Spatial grounding data
□ □ □ □

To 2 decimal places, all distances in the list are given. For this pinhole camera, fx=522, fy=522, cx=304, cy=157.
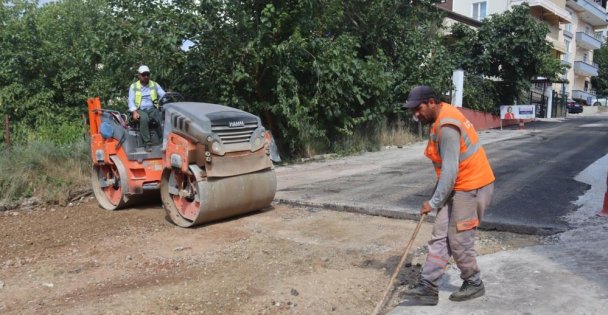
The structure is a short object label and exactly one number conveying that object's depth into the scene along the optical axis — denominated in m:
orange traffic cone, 6.19
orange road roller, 6.23
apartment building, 38.16
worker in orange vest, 3.76
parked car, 39.99
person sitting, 7.31
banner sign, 21.91
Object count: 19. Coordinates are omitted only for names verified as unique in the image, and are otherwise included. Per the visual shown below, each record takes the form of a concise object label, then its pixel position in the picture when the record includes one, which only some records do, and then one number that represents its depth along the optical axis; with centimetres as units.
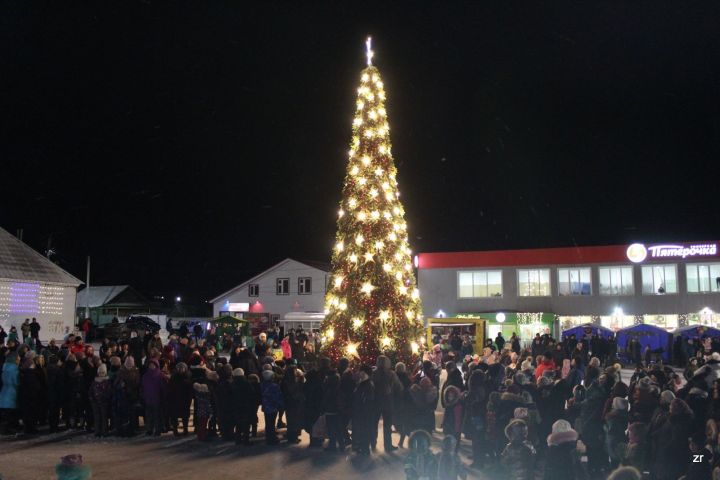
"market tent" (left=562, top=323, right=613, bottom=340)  2628
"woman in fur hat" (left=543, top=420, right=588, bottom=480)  598
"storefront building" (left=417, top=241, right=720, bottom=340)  3266
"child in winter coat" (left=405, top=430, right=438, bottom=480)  569
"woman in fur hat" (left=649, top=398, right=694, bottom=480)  671
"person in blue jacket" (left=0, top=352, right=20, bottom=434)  1168
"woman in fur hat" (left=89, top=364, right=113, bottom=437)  1138
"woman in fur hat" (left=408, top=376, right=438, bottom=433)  1016
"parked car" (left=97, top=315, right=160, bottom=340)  3306
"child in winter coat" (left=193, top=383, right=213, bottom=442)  1107
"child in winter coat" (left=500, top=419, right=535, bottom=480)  641
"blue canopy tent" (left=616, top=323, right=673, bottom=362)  2527
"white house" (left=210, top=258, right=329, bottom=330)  4656
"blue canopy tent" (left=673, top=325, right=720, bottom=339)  2391
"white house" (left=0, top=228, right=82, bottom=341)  2738
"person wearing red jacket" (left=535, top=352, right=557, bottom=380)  1267
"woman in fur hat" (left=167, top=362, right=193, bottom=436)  1144
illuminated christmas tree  1464
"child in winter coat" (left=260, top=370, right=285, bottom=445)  1070
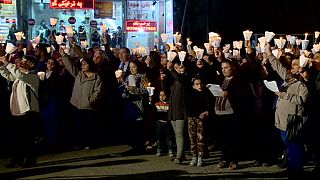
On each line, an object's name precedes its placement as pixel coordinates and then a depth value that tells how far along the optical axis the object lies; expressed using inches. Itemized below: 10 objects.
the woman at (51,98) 677.6
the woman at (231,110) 562.9
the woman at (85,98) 650.9
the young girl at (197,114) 572.0
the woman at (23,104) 562.0
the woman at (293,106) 498.0
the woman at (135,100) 646.3
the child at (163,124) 623.7
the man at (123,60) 705.1
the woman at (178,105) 582.2
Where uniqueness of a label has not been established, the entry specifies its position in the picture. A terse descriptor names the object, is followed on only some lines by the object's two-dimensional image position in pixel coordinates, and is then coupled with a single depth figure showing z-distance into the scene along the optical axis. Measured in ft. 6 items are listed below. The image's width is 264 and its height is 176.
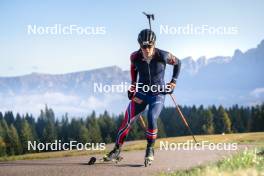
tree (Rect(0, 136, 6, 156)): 347.93
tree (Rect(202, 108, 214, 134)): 403.91
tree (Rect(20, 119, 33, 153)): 365.14
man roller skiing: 35.01
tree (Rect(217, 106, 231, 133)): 396.90
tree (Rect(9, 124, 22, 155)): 354.13
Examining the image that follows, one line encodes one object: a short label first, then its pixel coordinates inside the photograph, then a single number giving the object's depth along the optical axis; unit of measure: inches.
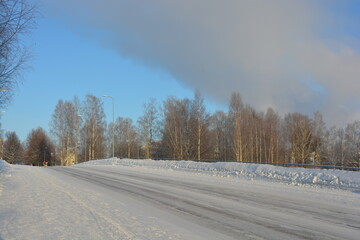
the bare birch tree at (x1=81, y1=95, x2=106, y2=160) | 2551.7
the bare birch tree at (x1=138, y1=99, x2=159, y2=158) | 2583.7
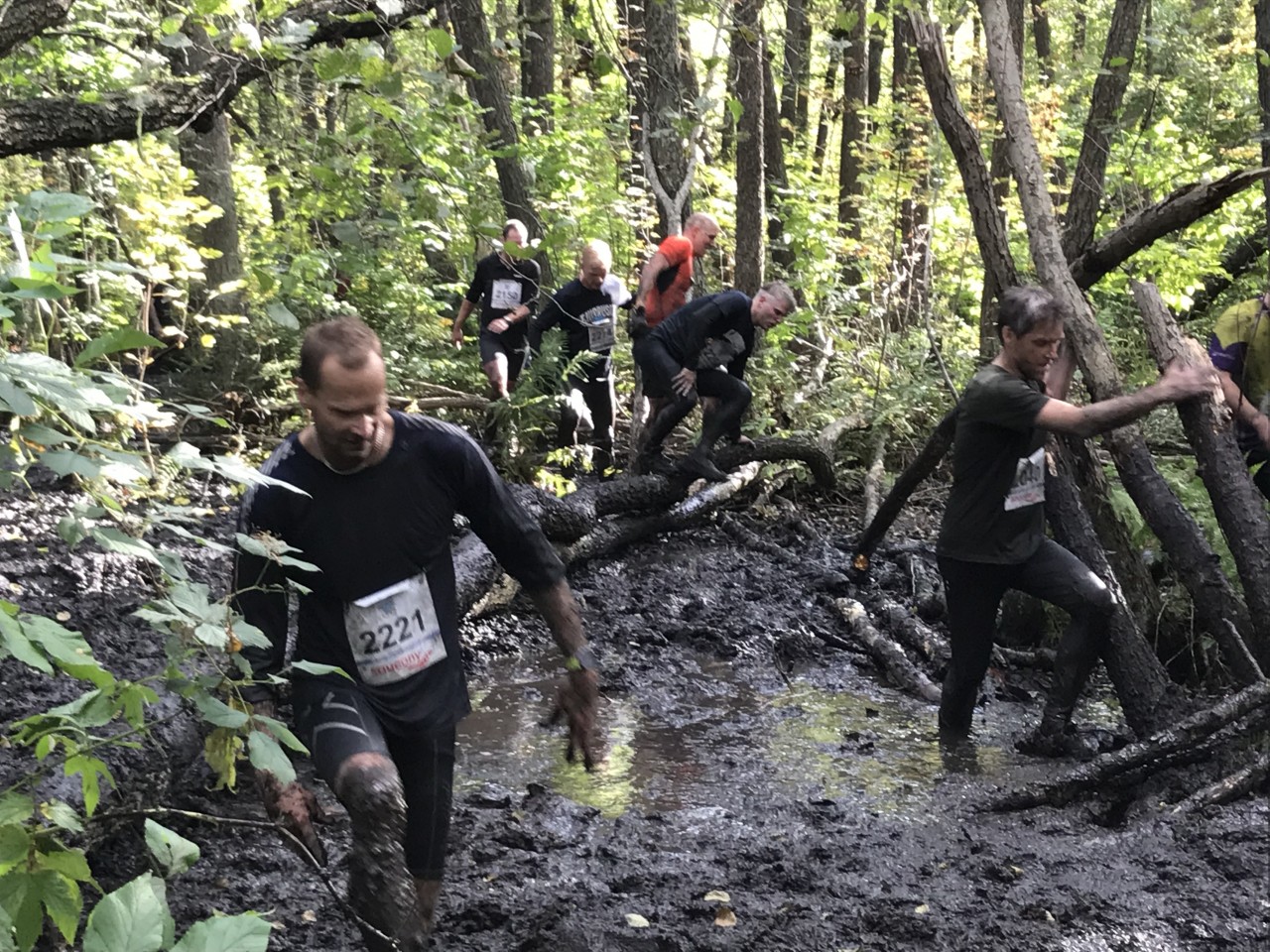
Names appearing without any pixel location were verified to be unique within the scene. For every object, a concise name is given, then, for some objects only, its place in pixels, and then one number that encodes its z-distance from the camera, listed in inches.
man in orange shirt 435.5
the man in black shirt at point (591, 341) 452.8
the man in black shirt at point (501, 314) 480.4
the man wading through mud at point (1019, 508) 219.9
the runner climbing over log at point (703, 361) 414.9
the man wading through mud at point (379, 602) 135.3
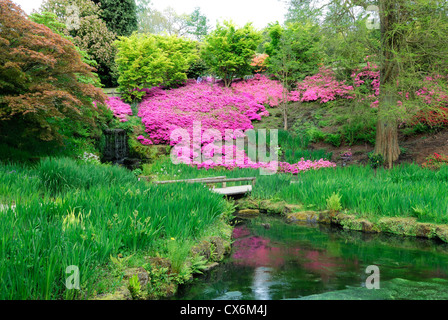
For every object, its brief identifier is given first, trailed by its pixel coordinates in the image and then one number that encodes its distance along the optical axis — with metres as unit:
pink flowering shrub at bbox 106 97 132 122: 14.50
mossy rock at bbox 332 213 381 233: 6.73
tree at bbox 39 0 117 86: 18.33
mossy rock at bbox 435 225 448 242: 5.95
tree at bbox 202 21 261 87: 17.83
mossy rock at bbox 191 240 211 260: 4.70
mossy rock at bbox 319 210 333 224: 7.43
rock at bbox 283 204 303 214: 8.05
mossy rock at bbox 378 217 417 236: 6.38
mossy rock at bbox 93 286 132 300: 3.14
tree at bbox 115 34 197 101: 15.79
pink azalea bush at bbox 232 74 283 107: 17.61
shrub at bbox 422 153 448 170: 9.65
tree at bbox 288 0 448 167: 9.00
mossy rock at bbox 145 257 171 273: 3.93
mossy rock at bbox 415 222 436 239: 6.14
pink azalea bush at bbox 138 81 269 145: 14.53
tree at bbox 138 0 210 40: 33.50
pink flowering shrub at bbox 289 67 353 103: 15.73
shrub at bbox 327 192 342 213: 7.29
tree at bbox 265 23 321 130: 16.06
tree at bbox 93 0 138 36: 20.09
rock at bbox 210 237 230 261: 5.07
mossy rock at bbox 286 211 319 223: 7.61
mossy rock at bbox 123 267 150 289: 3.55
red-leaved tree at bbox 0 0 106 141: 7.43
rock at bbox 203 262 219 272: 4.66
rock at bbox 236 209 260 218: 8.33
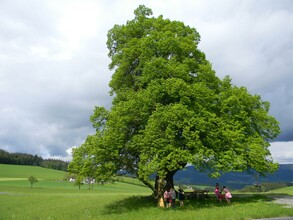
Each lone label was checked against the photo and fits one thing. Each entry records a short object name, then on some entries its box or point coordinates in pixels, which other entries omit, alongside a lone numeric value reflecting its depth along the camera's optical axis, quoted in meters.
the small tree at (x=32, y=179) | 103.80
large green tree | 27.91
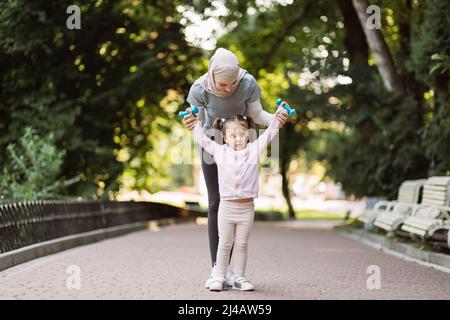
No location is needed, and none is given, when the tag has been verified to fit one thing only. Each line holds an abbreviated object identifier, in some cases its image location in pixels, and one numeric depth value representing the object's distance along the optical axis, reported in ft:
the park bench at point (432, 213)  33.68
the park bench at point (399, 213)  40.93
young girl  23.00
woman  22.84
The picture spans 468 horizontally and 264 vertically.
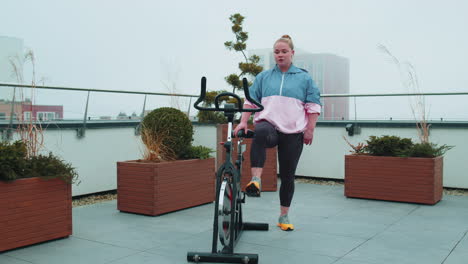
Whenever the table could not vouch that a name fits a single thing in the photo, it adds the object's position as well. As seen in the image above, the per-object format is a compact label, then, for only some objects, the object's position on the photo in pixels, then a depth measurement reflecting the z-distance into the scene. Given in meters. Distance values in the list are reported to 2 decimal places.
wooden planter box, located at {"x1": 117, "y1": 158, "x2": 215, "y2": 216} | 4.05
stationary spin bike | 2.57
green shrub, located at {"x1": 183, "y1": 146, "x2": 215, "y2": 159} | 4.54
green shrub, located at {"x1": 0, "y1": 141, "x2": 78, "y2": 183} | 2.90
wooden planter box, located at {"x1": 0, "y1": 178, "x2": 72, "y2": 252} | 2.89
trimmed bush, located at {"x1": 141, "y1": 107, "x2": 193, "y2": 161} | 4.33
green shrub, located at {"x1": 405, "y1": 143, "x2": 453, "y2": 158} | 4.82
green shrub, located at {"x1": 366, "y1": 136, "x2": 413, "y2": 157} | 4.92
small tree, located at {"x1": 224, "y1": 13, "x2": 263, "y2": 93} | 8.29
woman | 3.27
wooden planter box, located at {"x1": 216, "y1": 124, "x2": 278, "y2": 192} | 5.64
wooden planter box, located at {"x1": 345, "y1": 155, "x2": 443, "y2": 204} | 4.70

□ □ □ □

Ending at the line with "apartment building, 38.16", reproduce exactly the lines that begin at the top of the data, and include no pictures.

» FINAL ANSWER:
To 2 decimal places, all distances in the list are given. For this pinhole camera, fx=522, fy=522, cx=304, cy=157.
The structure is a short object label and exactly one number conveying that object's depth into the scene along the optical axis — denominated in m:
orange traffic cone, 6.19
orange road roller, 6.23
apartment building, 38.16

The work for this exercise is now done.